By 1917 the New York Federal Reserve Bank held ten percent of the world’s entire store of monetary gold (gold held in the form of coin or bullion for the purpose of honoring the promise to pay specie-on-demand) and thereby reassure the “naïve” and '“puerile” among us that real money remained the global market standard for exchange.
This accumulation of gold was the direct result of World War I and the advantageous position of the United States of America in the war — namely, that the war was waged on the property of others.
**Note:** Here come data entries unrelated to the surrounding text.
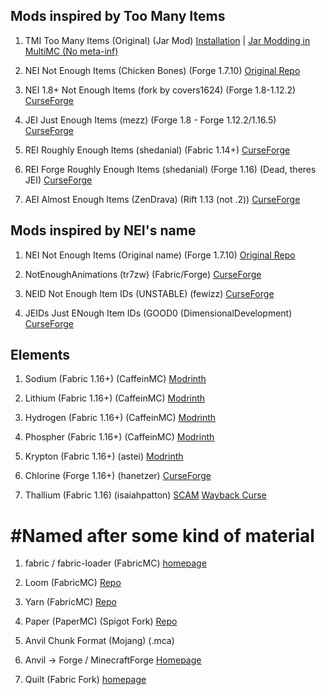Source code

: ## Mods inspired by Too Many Items

1. TMI Too Many Items (Original) (Jar Mod) [Installation](https://ftb.fandom.com/wiki/TooManyItems#How_to_install) | [Jar Modding in MultiMC (No meta-inf)](https://www.youtube.com/watch?v=8nJ-hq8rxBg)

2. NEI Not Enough Items (Chicken Bones) (Forge 1.7.10) [Original Repo](https://github.com/Chicken-Bones/NotEnoughItems)
3. NEI 1.8+ Not Enough Items (fork by covers1624) (Forge 1.8-1.12.2) [CurseForge](https://www.curseforge.com/minecraft/mc-mods/not-enough-items-1-8)

4. JEI Just Enough Items (mezz) (Forge 1.8 - Forge 1.12.2/1.16.5) [CurseForge](https://www.curseforge.com/minecraft/mc-mods/jei)

6. REI Roughly Enough Items (shedanial) (Fabric 1.14+) [CurseForge](https://www.curseforge.com/minecraft/mc-mods/roughly-enough-items)
7. REI Forge Roughly Enough Items (shedanial) (Forge 1.16) (Dead, theres JEI) [CurseForge](https://www.curseforge.com/minecraft/mc-mods/roughly-enough-items-forge)

8. AEI Almost Enough Items (ZenDrava) (Rift 1.13 (not .2)) [CurseForge](https://www.curseforge.com/minecraft/mc-mods/almost-enough-items)

## Mods inspired by NEI's name

1. NEI Not Enough Items (Original name) (Forge 1.7.10) [Original Repo](https://github.com/Chicken-Bones/NotEnoughItems)

2. NotEnoughAnimations (tr7zw) (Fabric/Forge) [CurseForge](https://www.curseforge.com/minecraft/mc-mods/not-enough-animations)

3. NEID Not Enough Item IDs (UNSTABLE) (fewizz) [CurseForge](https://www.curseforge.com/minecraft/mc-mods/notenoughids)
4. JEIDs Just ENough Item IDs (GOOD0 (DimensionalDevelopment) [CurseForge](https://www.curseforge.com/minecraft/mc-mods/jeid)

## Elements

1. Sodium (Fabric 1.16+) (CaffeinMC) [Modrinth](https://modrinth.com/mod/sodium)
2. Lithium (Fabric 1.16+) (CaffeinMC) [Modrinth](https://modrinth.com/mod/lithium)
3. Hydrogen (Fabric 1.16+) (CaffeinMC) [Modrinth](https://modrinth.com/mod/hydrogen)
4. Phospher (Fabric 1.16+) (CaffeinMC) [Modrinth](https://modrinth.com/mod/phosphor)

5. Krypton (Fabric 1.16+) (astei) [Modrinth](https://modrinth.com/mod/krypton)

6. Chlorine (Forge 1.16+) (hanetzer) [CurseForge](https://www.curseforge.com/minecraft/mc-mods/chlorine)

7. Thallium (Fabric 1.16) (isaiahpatton) [SCAM](https://web.archive.org/web/20200803092849/https://github.com/IsaiahPatton/thallium/issues/3) [Wayback Curse](https://web.archive.org/web/20210107055006/https://www.curseforge.com/minecraft/mc-mods/thallium/)

# #Named after some kind of material

1. fabric / fabric-loader (FabricMC) [homepage](fabricmc.net)
2. Loom (FabricMC) [Repo](https://github.com/fabricmc/fabric-loom)
3. Yarn (FabricMC) [Repo](https://github.com/fabricmc/yarn)

4. Paper (PaperMC) (Spigot Fork) [Repo](https://github.com/papermc/paper)

6. Anvil Chunk Format (Mojang) (.mca)

7. Anvil -> Forge / MinecraftForge [Homepage](http://minecraftforge.net/)

8. Quilt (Fabric Fork) [homepage](https://quilt.org)
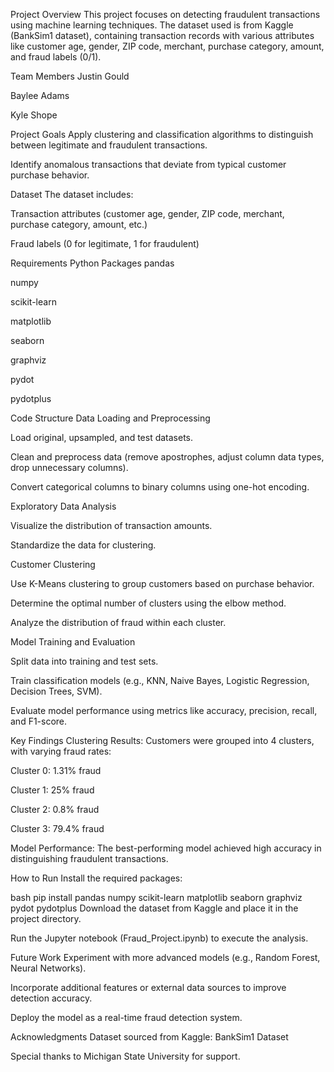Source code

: Project Overview This project focuses on detecting fraudulent transactions using machine learning techniques. The dataset used is from Kaggle (BankSim1 dataset), containing transaction records with various attributes like customer age, gender, ZIP code, merchant, purchase category, amount, and fraud labels (0/1).

Team Members Justin Gould

Baylee Adams

Kyle Shope

Project Goals Apply clustering and classification algorithms to distinguish between legitimate and fraudulent transactions.

Identify anomalous transactions that deviate from typical customer purchase behavior.

Dataset The dataset includes:

Transaction attributes (customer age, gender, ZIP code, merchant, purchase category, amount, etc.)

Fraud labels (0 for legitimate, 1 for fraudulent)

Requirements Python Packages pandas

numpy

scikit-learn

matplotlib

seaborn

graphviz

pydot

pydotplus

Code Structure Data Loading and Preprocessing

Load original, upsampled, and test datasets.

Clean and preprocess data (remove apostrophes, adjust column data types, drop unnecessary columns).

Convert categorical columns to binary columns using one-hot encoding.

Exploratory Data Analysis

Visualize the distribution of transaction amounts.

Standardize the data for clustering.

Customer Clustering

Use K-Means clustering to group customers based on purchase behavior.

Determine the optimal number of clusters using the elbow method.

Analyze the distribution of fraud within each cluster.

Model Training and Evaluation

Split data into training and test sets.

Train classification models (e.g., KNN, Naive Bayes, Logistic Regression, Decision Trees, SVM).

Evaluate model performance using metrics like accuracy, precision, recall, and F1-score.

Key Findings Clustering Results: Customers were grouped into 4 clusters, with varying fraud rates:

Cluster 0: 1.31% fraud

Cluster 1: 25% fraud

Cluster 2: 0.8% fraud

Cluster 3: 79.4% fraud

Model Performance: The best-performing model achieved high accuracy in distinguishing fraudulent transactions.

How to Run Install the required packages:

bash pip install pandas numpy scikit-learn matplotlib seaborn graphviz pydot pydotplus Download the dataset from Kaggle and place it in the project directory.

Run the Jupyter notebook (Fraud_Project.ipynb) to execute the analysis.

Future Work Experiment with more advanced models (e.g., Random Forest, Neural Networks).

Incorporate additional features or external data sources to improve detection accuracy.

Deploy the model as a real-time fraud detection system.

Acknowledgments Dataset sourced from Kaggle: BankSim1 Dataset

Special thanks to Michigan State University for support.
Although there was a significant loss in American life during the war — more than double the number of Americans who lost their life as a direct result of America’s engagement in the Vietnam War —, the number was small when compared with the loss of life of the war’s major combatants including Germany (2,731,000), Turkey (2,325,000), Russia (2,311,000), France (1,927,000), Austria-Hungary (1,860,000), Great Britain and Ireland (1,350,000), and Italy (1,160,000). The United States lost fewer of its own citizens in World War I than even the far smaller countries of Serbia (575,000), Romania (550,000), or Bulgaria (388,000).
Germany’s loss in human life was twice that of Great Britain including the British colonies and Ireland, and the world’s loss of human life was 9.26 times greater than the losses of the entire British Empire! As a percentage of the casualties felt by Germany, France, and Great Britain and Ireland we lost 4.3%, 6.1%, and 8.7%, respectively.
Although the United States of America played an important strategic role that forced the November 18th Armistice and eventually the Treaty of Versailles agreed on June 28, 1919 our primary role in the conflagration was that of the chief supplier of war-related materials funded by the various private banks of the newly formed Federal Reserve System. Foremost among these private banks were the member banks of the Federal Reserve Bank of New York.
When the Federal Reserve System was initially conceived, its twelve nationally chartered regional banks were granted a charter for twenty years — just had been granted the 1st (1791-1811) and 2nd (1816-1836) Banks of the United States.
In 1927 Louis McFadden, a professional banker and highly respected member of the 69th Congress (1925-27) of the United States, drafted a set of amendments to the Federal Reserve Act of 1913 that would place the Federal Reserve System under the congressional radar and hide it from rigorous, future public scrutiny.
William McAdoo (1863-1941), the US Treasury Secretary under the Woodrow Wilson, and twice failed presidential candidate for the Democrat Party had been implicated in the Tea Pot Dome Scandal (1921-23), in which Albert Bacon Fall, jailed Secretary of the Interior under President Warren Harding (1865-1923), leased US Navy petroleum reserves to private companies in Wyoming and California in return for an unpaid $100,000 loan and $200,000 (1924 dollars) worth of Liberty Bonds issued during World War I.
It was an ideal time for America’s banking industry to clean up its own act and consolidate its spoils.
Louis McFadden’s bill, that would become historically known as the McFadden Act, was the 69th Congress’s second act of business. The law finished by making the Federal Reserve System America’s central bank in perpetuity.
Sec. 18. That the second subdivision of the fourth paragraph of section 4 of the Federal Reserve Act be amended to read as follows: “Second. To have succession after the approval of this Act until dissolved by Act of Congress or until forfeiture of franchise for violation of law.”
H. R. 2 - An Act To further amend the national banking laws and the Federal Reserve Act, and for other purposes. <https://fraser.stlouisfed.org/title/mcfadden-act-976>
The law was approved by Calvin Coolidge (1872-1933), our nation’s 30th President (1923-1929) on February 25, 1927. Brigadier General Charles Dawes and former chair of the 1st Committee to reform the German reparation policies of the Reparation Commission was serving as Vice President of the United States (1925-1929) at the time.